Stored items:
_____
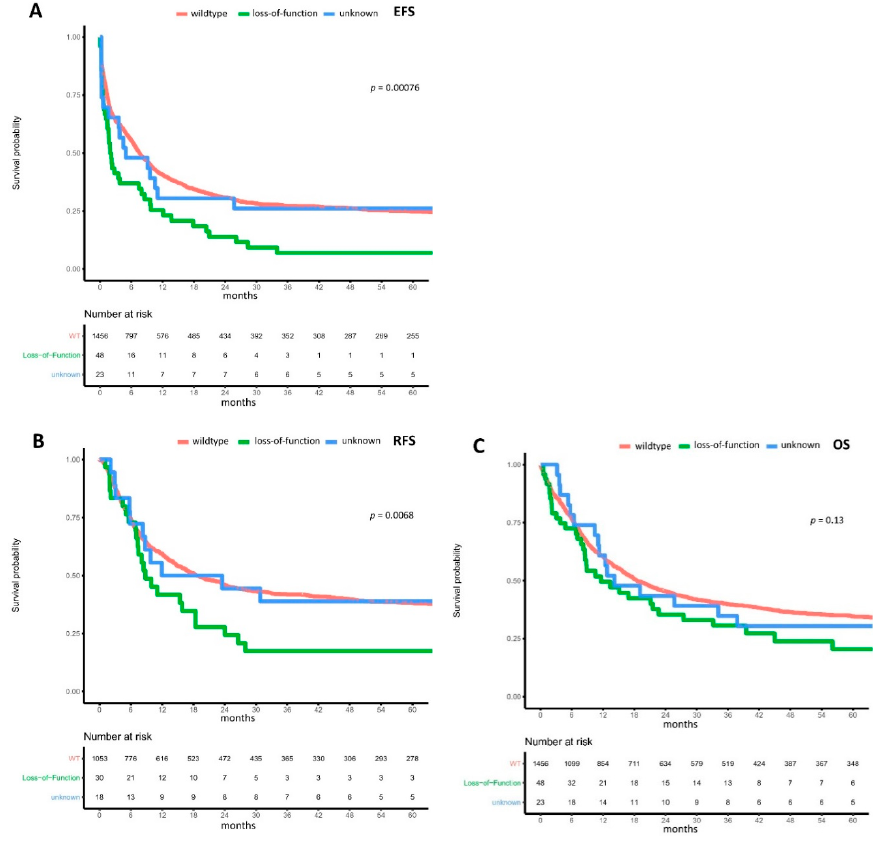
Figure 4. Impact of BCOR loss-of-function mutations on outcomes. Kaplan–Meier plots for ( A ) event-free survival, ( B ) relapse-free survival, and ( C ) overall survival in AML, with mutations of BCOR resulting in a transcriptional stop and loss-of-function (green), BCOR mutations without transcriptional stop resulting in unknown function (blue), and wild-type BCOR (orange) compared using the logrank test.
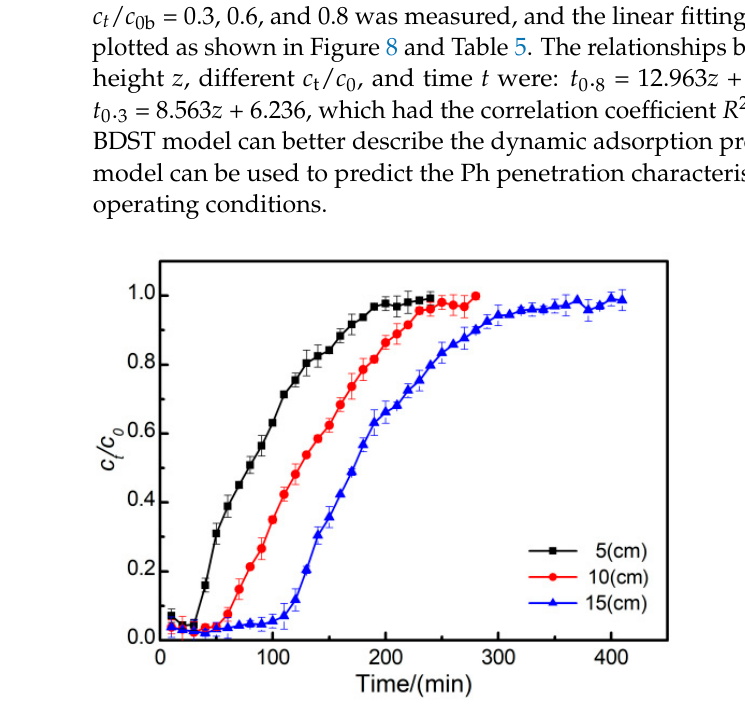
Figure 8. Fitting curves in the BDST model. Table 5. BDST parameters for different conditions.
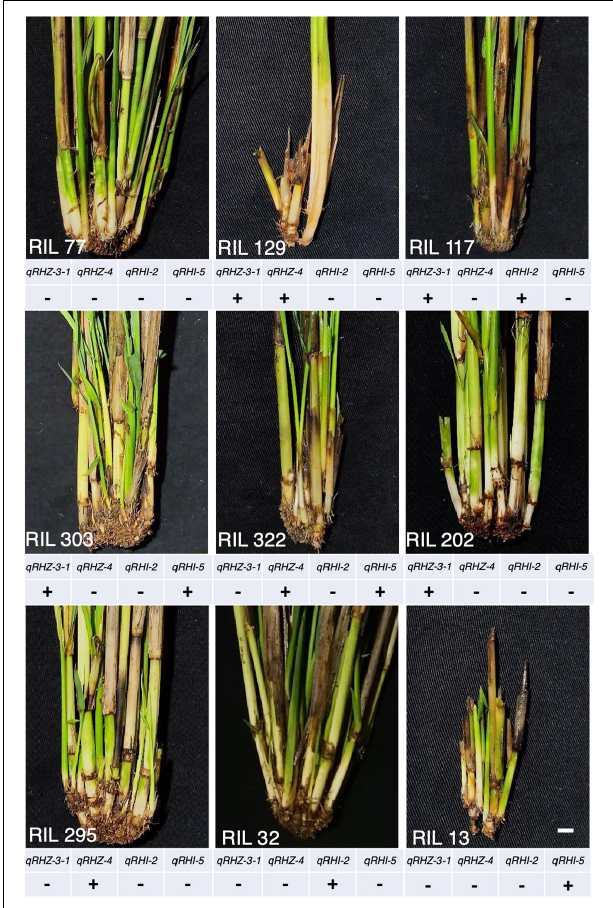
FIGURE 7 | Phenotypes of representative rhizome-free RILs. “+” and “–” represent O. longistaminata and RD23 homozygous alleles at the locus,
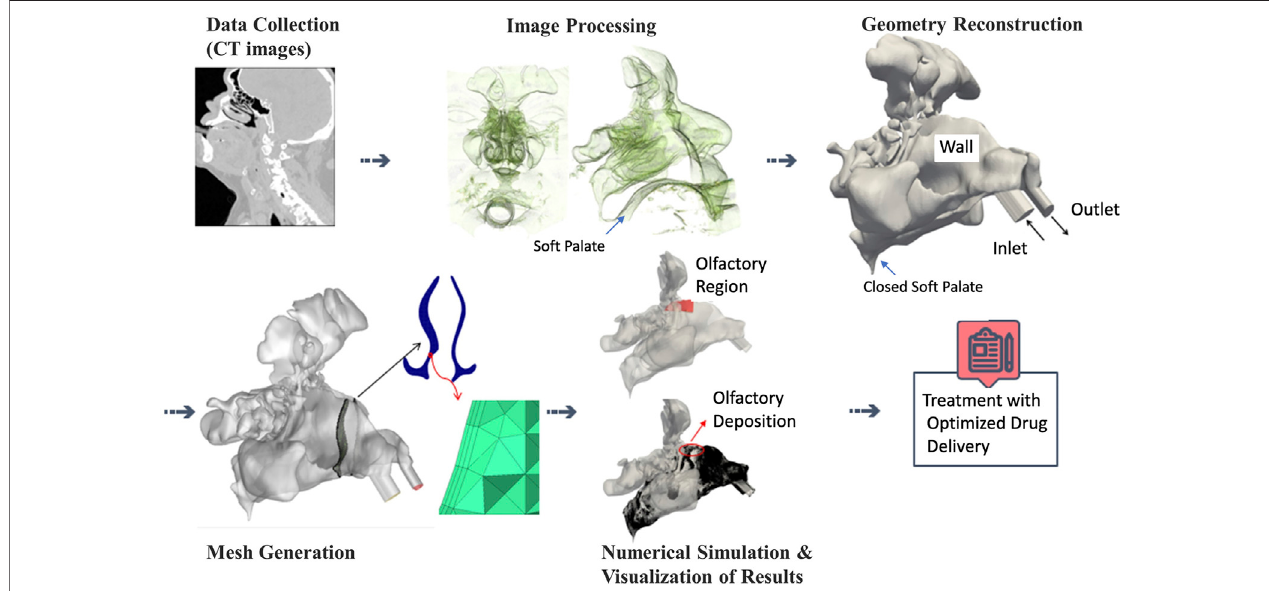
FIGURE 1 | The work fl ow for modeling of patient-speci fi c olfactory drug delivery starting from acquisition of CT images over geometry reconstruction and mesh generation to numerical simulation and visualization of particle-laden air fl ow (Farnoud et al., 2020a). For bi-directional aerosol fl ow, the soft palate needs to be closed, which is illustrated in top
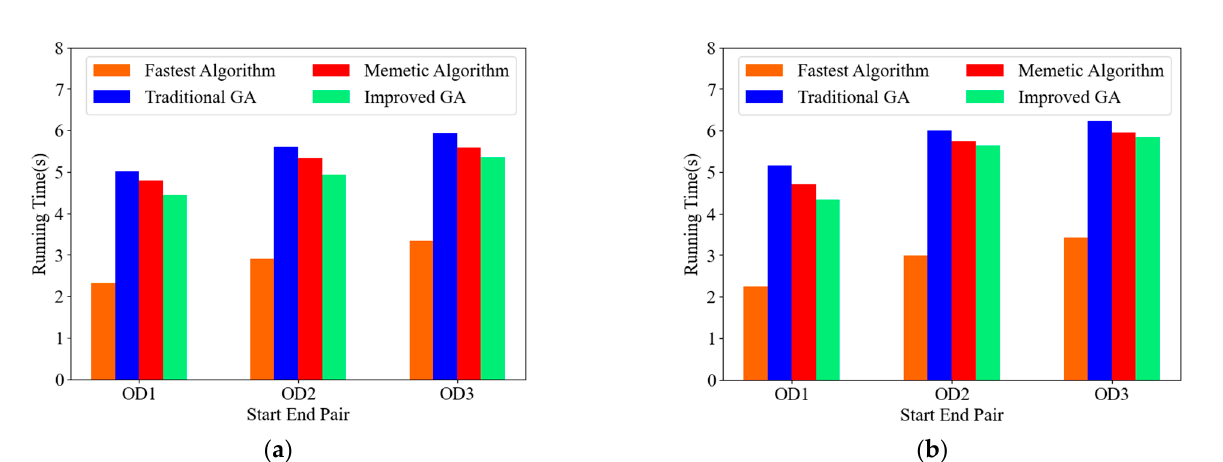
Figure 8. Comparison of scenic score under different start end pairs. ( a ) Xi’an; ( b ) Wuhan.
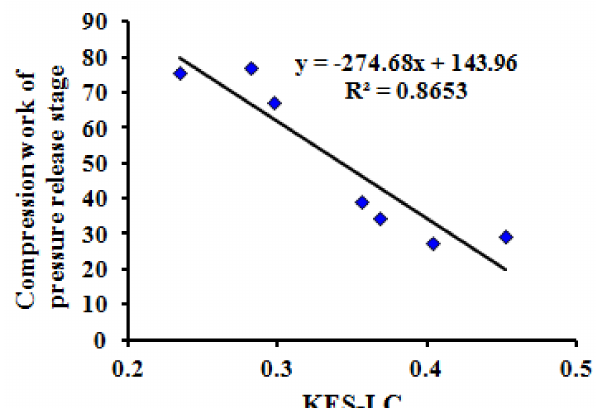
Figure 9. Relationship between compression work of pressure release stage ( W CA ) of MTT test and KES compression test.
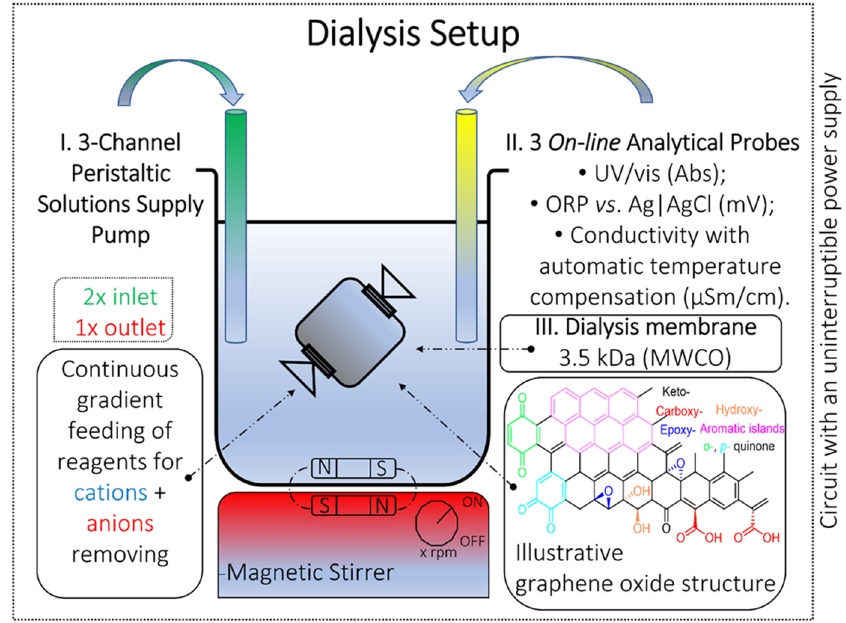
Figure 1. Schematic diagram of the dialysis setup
_____
Scan the data for the string "test" and copy each line in which it occurs.

Result of this task -
Figure 4. Impact of BCOR loss-of-function mutations on outcomes. Kaplan–Meier plots for ( A ) event-free survival, ( B ) relapse-free survival, and ( C ) overall survival in AML, with mutations of BCOR resulting in a transcriptional stop and loss-of-function (green), BCOR mutations without transcriptional stop resulting in unknown function (blue), and wild-type BCOR (orange) compared using the logrank test.
Figure 9. Relationship between compression work of pressure release stage ( W CA ) of MTT test and KES compression test.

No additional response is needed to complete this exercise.